### GIVEN PROBLEM
Can you reproduce the listing below word for word, leaving the pictures out?

Data entries
--------------------------------------------------
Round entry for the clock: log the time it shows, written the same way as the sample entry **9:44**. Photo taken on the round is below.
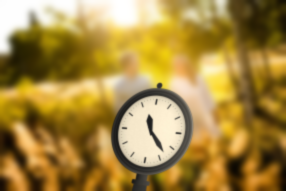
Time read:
**11:23**
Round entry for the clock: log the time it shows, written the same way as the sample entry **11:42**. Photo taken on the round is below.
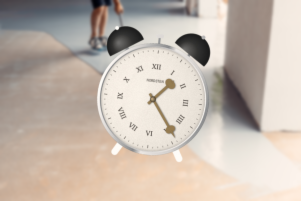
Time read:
**1:24**
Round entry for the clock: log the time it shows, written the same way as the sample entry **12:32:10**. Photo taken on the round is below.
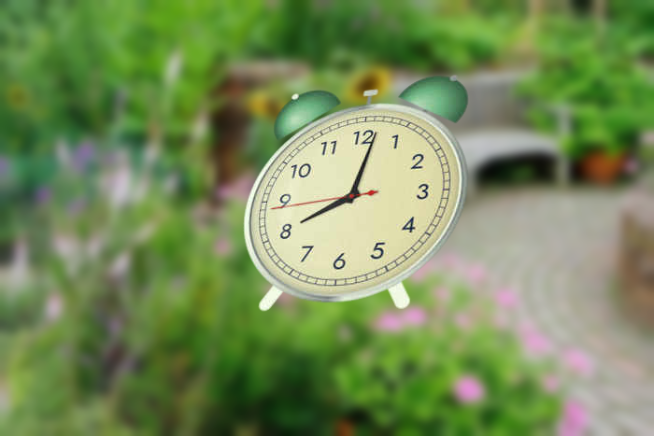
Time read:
**8:01:44**
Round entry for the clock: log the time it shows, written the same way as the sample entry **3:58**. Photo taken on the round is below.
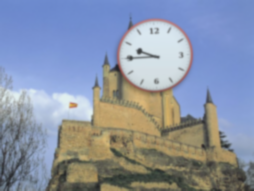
--------------------------------------------------
### CORRECT RESPONSE
Round entry for the clock: log the time it shows, written the same way as the sample entry **9:44**. Photo taken on the round is below.
Time read:
**11:23**
Round entry for the clock: log the time it shows, written the same way as the sample entry **11:42**. Photo taken on the round is below.
Time read:
**1:24**
Round entry for the clock: log the time it shows, written the same way as the sample entry **12:32:10**. Photo taken on the round is below.
Time read:
**8:01:44**
Round entry for the clock: log the time it shows, written the same way as the sample entry **3:58**. Photo taken on the round is below.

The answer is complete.